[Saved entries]
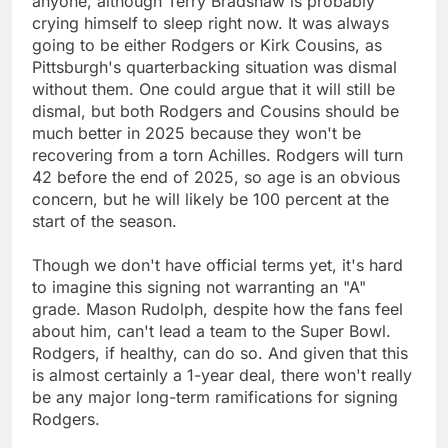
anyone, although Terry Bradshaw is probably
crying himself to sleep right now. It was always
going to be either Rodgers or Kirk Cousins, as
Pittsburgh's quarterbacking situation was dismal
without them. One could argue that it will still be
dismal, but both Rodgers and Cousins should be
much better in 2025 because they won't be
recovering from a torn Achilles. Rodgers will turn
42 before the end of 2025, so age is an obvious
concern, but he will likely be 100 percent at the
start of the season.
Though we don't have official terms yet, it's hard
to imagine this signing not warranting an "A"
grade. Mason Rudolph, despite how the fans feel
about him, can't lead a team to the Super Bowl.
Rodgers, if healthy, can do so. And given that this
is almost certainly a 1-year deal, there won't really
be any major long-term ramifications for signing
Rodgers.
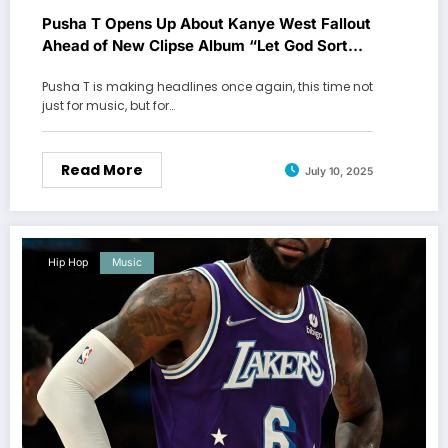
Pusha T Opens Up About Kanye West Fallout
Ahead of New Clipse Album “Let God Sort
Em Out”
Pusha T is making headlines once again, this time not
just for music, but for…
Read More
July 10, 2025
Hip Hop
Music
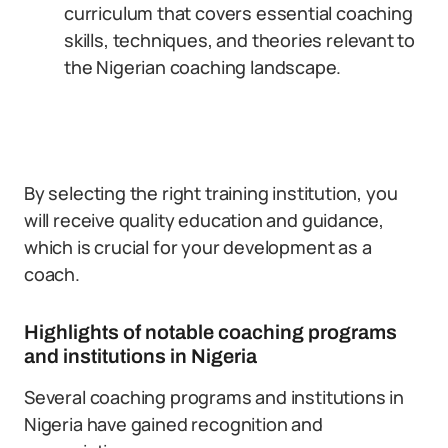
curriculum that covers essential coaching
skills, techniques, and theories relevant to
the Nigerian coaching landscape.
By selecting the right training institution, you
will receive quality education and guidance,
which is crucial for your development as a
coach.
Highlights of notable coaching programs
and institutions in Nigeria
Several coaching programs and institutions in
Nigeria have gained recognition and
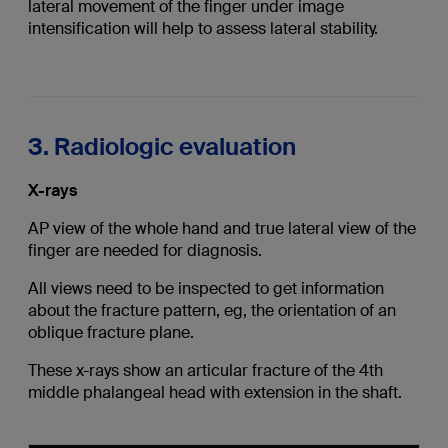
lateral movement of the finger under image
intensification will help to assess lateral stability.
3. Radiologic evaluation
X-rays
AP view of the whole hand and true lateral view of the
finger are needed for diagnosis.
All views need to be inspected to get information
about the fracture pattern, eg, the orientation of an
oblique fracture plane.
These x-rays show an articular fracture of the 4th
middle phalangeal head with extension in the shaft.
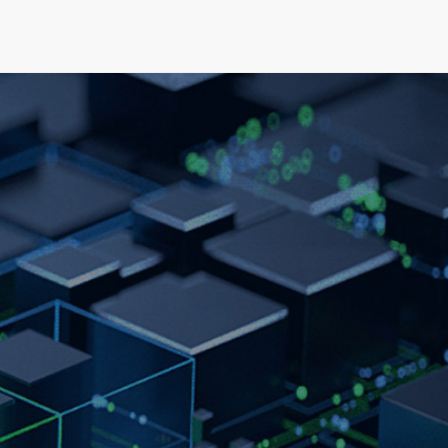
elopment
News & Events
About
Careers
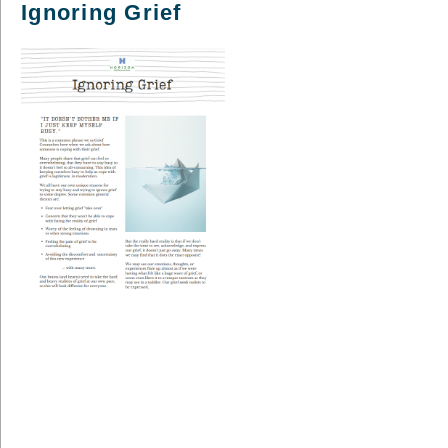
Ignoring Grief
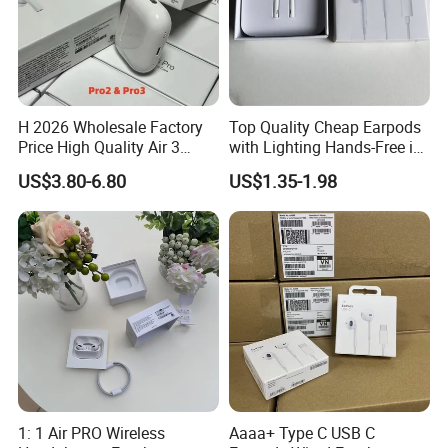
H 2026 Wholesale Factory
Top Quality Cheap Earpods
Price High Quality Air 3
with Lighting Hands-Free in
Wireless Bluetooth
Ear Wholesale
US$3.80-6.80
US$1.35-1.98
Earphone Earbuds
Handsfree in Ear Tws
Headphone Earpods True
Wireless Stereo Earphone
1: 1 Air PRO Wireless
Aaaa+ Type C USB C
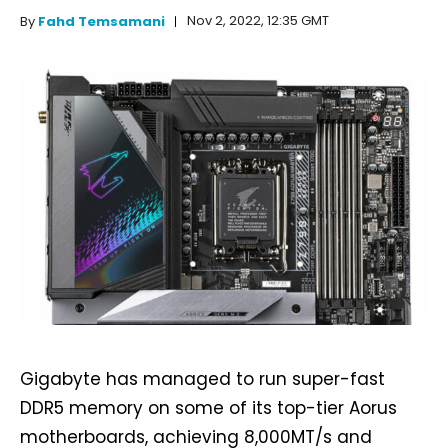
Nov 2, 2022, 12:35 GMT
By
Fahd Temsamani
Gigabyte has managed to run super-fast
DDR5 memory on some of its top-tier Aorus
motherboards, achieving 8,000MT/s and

Task to complete: Please update the material by replacing "dismal" with "bleak" wherever it appears and keeping everything else unchanged. Leave the pictures out of your answer.

Written reply:
anyone, although Terry Bradshaw is probably
crying himself to sleep right now. It was always
going to be either Rodgers or Kirk Cousins, as
Pittsburgh's quarterbacking situation was bleak
without them. One could argue that it will still be
bleak, but both Rodgers and Cousins should be
much better in 2025 because they won't be
recovering from a torn Achilles. Rodgers will turn
42 before the end of 2025, so age is an obvious
concern, but he will likely be 100 percent at the
start of the season.
Though we don't have official terms yet, it's hard
to imagine this signing not warranting an "A"
grade. Mason Rudolph, despite how the fans feel
about him, can't lead a team to the Super Bowl.
Rodgers, if healthy, can do so. And given that this
is almost certainly a 1-year deal, there won't really
be any major long-term ramifications for signing
Rodgers.
Pusha T Opens Up About Kanye West Fallout
Ahead of New Clipse Album “Let God Sort
Em Out”
Pusha T is making headlines once again, this time not
just for music, but for…
Read More
July 10, 2025
Hip Hop
Music
curriculum that covers essential coaching
skills, techniques, and theories relevant to
the Nigerian coaching landscape.
By selecting the right training institution, you
will receive quality education and guidance,
which is crucial for your development as a
coach.
Highlights of notable coaching programs
and institutions in Nigeria
Several coaching programs and institutions in
Nigeria have gained recognition and
lateral movement of the finger under image
intensification will help to assess lateral stability.
3. Radiologic evaluation
X-rays
AP view of the whole hand and true lateral view of the
finger are needed for diagnosis.
All views need to be inspected to get information
about the fracture pattern, eg, the orientation of an
oblique fracture plane.
These x-rays show an articular fracture of the 4th
middle phalangeal head with extension in the shaft.
elopment
News & Events
About
Careers
Ignoring Grief
H 2026 Wholesale Factory
Top Quality Cheap Earpods
Price High Quality Air 3
with Lighting Hands-Free in
Wireless Bluetooth
Ear Wholesale
US$3.80-6.80
US$1.35-1.98
Earphone Earbuds
Handsfree in Ear Tws
Headphone Earpods True
Wireless Stereo Earphone
1: 1 Air PRO Wireless
Aaaa+ Type C USB C
Nov 2, 2022, 12:35 GMT
By
Fahd Temsamani
Gigabyte has managed to run super-fast
DDR5 memory on some of its top-tier Aorus
motherboards, achieving 8,000MT/s and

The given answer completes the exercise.